After deploying elastic cluster for tracing, we see following errors due to heavy workload in APM server/Agents
co.elastic.apm.agent.report.ApmServerReporter - dropped events because of full queue: 305
[elastic-apm-server-reporter] ERROR co.elastic.apm.agent.report.IntakeV2ReportingEventHandler - Error sending data to APM server: Read timed out, response code is -1
Could you provide info on how to monitor APM server/java agent queue and ways to tune to resolve above errors? we are in 8.4 version and planning to upgrade to 8.61
The error messages you are seeing indicates that the APM server is overloaded as you said.

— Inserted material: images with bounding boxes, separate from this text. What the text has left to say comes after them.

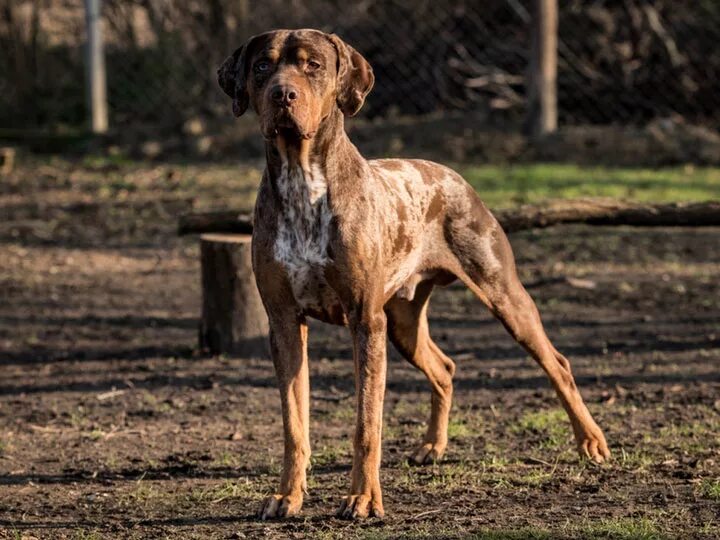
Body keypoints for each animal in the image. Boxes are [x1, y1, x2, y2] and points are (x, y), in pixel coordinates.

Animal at [217, 28, 612, 520]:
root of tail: (453, 175)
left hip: (502, 295)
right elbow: (294, 423)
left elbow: (367, 424)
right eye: (262, 67)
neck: (302, 178)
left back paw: (590, 441)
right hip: (403, 323)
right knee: (444, 367)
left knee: (557, 363)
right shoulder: (285, 321)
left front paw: (364, 498)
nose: (282, 94)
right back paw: (432, 446)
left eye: (313, 66)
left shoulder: (365, 321)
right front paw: (289, 495)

You should start by [monitoring the APM server] (Monitor APM Server | APM User Guide [8.6] | Elastic) and either scale your deployment vertically or horizontally or reduce the amount of data generated on the agent side via sampling.
Adding to what @Jonas_Kunz wrote, reducing the amount of data produced by the agents may be crucial, so in addition to sampling, check your configuration and make sure you did not set any that may cause this. For example, the trace_methods config may be the cause of creation of large amounts of spans if set to capture too many methods or methods that are executed very frequently.

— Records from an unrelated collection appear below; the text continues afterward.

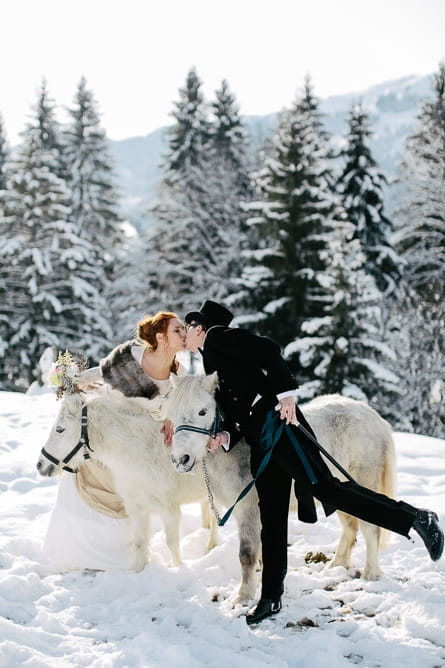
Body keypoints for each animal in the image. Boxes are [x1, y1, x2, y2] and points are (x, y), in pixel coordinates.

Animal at [38, 384, 262, 604]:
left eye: (60, 429)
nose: (40, 464)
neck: (140, 452)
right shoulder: (136, 509)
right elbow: (139, 543)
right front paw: (139, 573)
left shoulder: (169, 510)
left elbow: (172, 543)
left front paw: (178, 570)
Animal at [167, 374, 396, 580]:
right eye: (172, 414)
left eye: (202, 411)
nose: (180, 459)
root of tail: (376, 419)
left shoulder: (249, 508)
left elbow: (247, 553)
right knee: (349, 527)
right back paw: (337, 565)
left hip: (365, 478)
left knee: (370, 527)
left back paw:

In addition, span_min_duration and exit_span_min_duration can reduce the number of captured and sent spans by discarding the very fast ones.
Lastly, take a look at our short tuning guide, where there is a bit more info.
Thanks. Is there document with parameters to tune APM server with 8.X version?
I see the below parameters in legacy APM server document
apm-server.read_timeout | apm-server.write_timeout
APM Server doesn't need any output tunning, and versions >= 8.6.0 ship with major performance improvements. These are most noticeable given a powerful enough machine (>=6 cores / threads).
APM Server needs to be scaled in conjunction with Elasticsearch, making sure that your Elasticsearch is scaled out and up enough to be able to handle the load created by APM Server. In the majority of cases, Elasticsearch isn't scaled up or out to be able to process the APM Server's throughput, be sure to keep an eye on Elasticsearch's CPU usage and APM Server's usage. Very long response times may be an indicator that Elasticsearch is overloaded (needs more resources, more machines or the indices need to be tuned with a higher number of shards (generally 1 shard per Elasticsearch node)). By default the APM indices use a single shard.
My colleagues have pointed you to the agent specific configuration that can be tuned to reduce the amount of data sent to the APM Server.
APM server running 5 instances in Kubernetes - 2 CPU request and no limit - CPU usage is less than 60% during read timeout error
Elasticsearch datanodes running 6 instances in Kubernetes - 2 CPU request and no limit - CPU usage is less than 40% during read timeout error
Elasticsearch ingest nodes running 3 instances in Kubernetes - 2 CPU request and no limit - CPU usage is less than 80% during read timeout error
Elasticsearch master running 3 instances in Kubernetes - 1 CPU request and no limit - CPU usage is less than 20% during read timeout error
Do i need to update any of the tuning params for APM server as i see read timeout and queue full error in APM agents logs?
Thanks for sharing more details. From what I can glean, it seems that all the pods are running without CPU limit, can you share details on how you are calculating the CPU usage? Also, I would suggest looking at Kubernetes node's CPU utilization to make sure that the node's are not overwhelmed.
It shouldn't be needed. If I understand correctly, the APM-Server version is still 8.4(?). If yes can you upgrade it to the latest 8.6.x version. As Marc mentioned earlier, APM-Server versions >= 8.6.0 ship with major performance improvements and autoscaling of internal indexers.